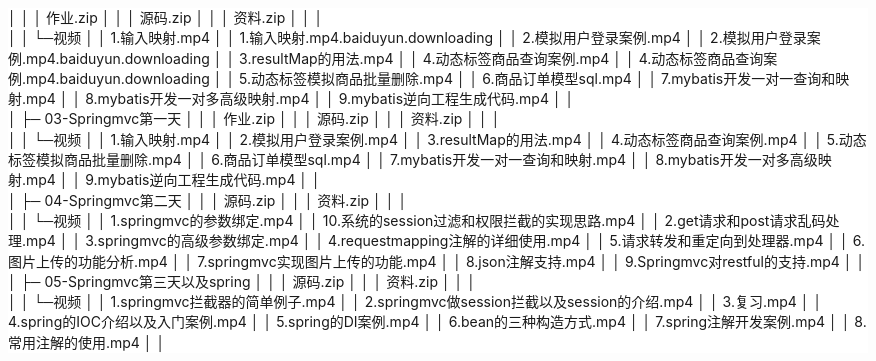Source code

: │  │  │  作业.zip
│  │  │  源码.zip
│  │  │  资料.zip
│  │  │  
│  │  └─视频
│  │          1.输入映射.mp4
│  │          1.输入映射.mp4.baiduyun.downloading
│  │          2.模拟用户登录案例.mp4
│  │          2.模拟用户登录案例.mp4.baiduyun.downloading
│  │          3.resultMap的用法.mp4
│  │          4.动态标签商品查询案例.mp4
│  │          4.动态标签商品查询案例.mp4.baiduyun.downloading
│  │          5.动态标签模拟商品批量删除.mp4
│  │          6.商品订单模型sql.mp4
│  │          7.mybatis开发一对一查询和映射.mp4
│  │          8.mybatis开发一对多高级映射.mp4
│  │          9.mybatis逆向工程生成代码.mp4
│  │          
│  ├─ 03-Springmvc第一天
│  │  │  作业.zip
│  │  │  源码.zip
│  │  │  资料.zip
│  │  │  
│  │  └─视频
│  │          1.输入映射.mp4
│  │          2.模拟用户登录案例.mp4
│  │          3.resultMap的用法.mp4
│  │          4.动态标签商品查询案例.mp4
│  │          5.动态标签模拟商品批量删除.mp4
│  │          6.商品订单模型sql.mp4
│  │          7.mybatis开发一对一查询和映射.mp4
│  │          8.mybatis开发一对多高级映射.mp4
│  │          9.mybatis逆向工程生成代码.mp4
│  │          
│  ├─ 04-Springmvc第二天
│  │  │  源码.zip
│  │  │  资料.zip
│  │  │  
│  │  └─视频
│  │          1.springmvc的参数绑定.mp4
│  │          10.系统的session过滤和权限拦截的实现思路.mp4
│  │          2.get请求和post请求乱码处理.mp4
│  │          3.springmvc的高级参数绑定.mp4
│  │          4.requestmapping注解的详细使用.mp4
│  │          5.请求转发和重定向到处理器.mp4
│  │          6.图片上传的功能分析.mp4
│  │          7.springmvc实现图片上传的功能.mp4
│  │          8.json注解支持.mp4
│  │          9.Springmvc对restful的支持.mp4
│  │          
│  ├─ 05-Springmvc第三天以及spring
│  │  │  源码.zip
│  │  │  资料.zip
│  │  │  
│  │  └─视频
│  │          1.springmvc拦截器的简单例子.mp4
│  │          2.springmvc做session拦截以及session的介绍.mp4
│  │          3.复习.mp4
│  │          4.spring的IOC介绍以及入门案例.mp4
│  │          5.spring的DI案例.mp4
│  │          6.bean的三种构造方式.mp4
│  │          7.spring注解开发案例.mp4
│  │          8.常用注解的使用.mp4
│  │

= = =

• Exercise prompt
Copy all of the lines above character for character, leaving out any pictures.

• Result of the exercise
Source code

: │  │  │  作业.zip
│  │  │  源码.zip
│  │  │  资料.zip
│  │  │  
│  │  └─视频
│  │          1.输入映射.mp4
│  │          1.输入映射.mp4.baiduyun.downloading
│  │          2.模拟用户登录案例.mp4
│  │          2.模拟用户登录案例.mp4.baiduyun.downloading
│  │          3.resultMap的用法.mp4
│  │          4.动态标签商品查询案例.mp4
│  │          4.动态标签商品查询案例.mp4.baiduyun.downloading
│  │          5.动态标签模拟商品批量删除.mp4
│  │          6.商品订单模型sql.mp4
│  │          7.mybatis开发一对一查询和映射.mp4
│  │          8.mybatis开发一对多高级映射.mp4
│  │          9.mybatis逆向工程生成代码.mp4
│  │          
│  ├─ 03-Springmvc第一天
│  │  │  作业.zip
│  │  │  源码.zip
│  │  │  资料.zip
│  │  │  
│  │  └─视频
│  │          1.输入映射.mp4
│  │          2.模拟用户登录案例.mp4
│  │          3.resultMap的用法.mp4
│  │          4.动态标签商品查询案例.mp4
│  │          5.动态标签模拟商品批量删除.mp4
│  │          6.商品订单模型sql.mp4
│  │          7.mybatis开发一对一查询和映射.mp4
│  │          8.mybatis开发一对多高级映射.mp4
│  │          9.mybatis逆向工程生成代码.mp4
│  │          
│  ├─ 04-Springmvc第二天
│  │  │  源码.zip
│  │  │  资料.zip
│  │  │  
│  │  └─视频
│  │          1.springmvc的参数绑定.mp4
│  │          10.系统的session过滤和权限拦截的实现思路.mp4
│  │          2.get请求和post请求乱码处理.mp4
│  │          3.springmvc的高级参数绑定.mp4
│  │          4.requestmapping注解的详细使用.mp4
│  │          5.请求转发和重定向到处理器.mp4
│  │          6.图片上传的功能分析.mp4
│  │          7.springmvc实现图片上传的功能.mp4
│  │          8.json注解支持.mp4
│  │          9.Springmvc对restful的支持.mp4
│  │          
│  ├─ 05-Springmvc第三天以及spring
│  │  │  源码.zip
│  │  │  资料.zip
│  │  │  
│  │  └─视频
│  │          1.springmvc拦截器的简单例子.mp4
│  │          2.springmvc做session拦截以及session的介绍.mp4
│  │          3.复习.mp4
│  │          4.spring的IOC介绍以及入门案例.mp4
│  │          5.spring的DI案例.mp4
│  │          6.bean的三种构造方式.mp4
│  │          7.spring注解开发案例.mp4
│  │          8.常用注解的使用.mp4
│  │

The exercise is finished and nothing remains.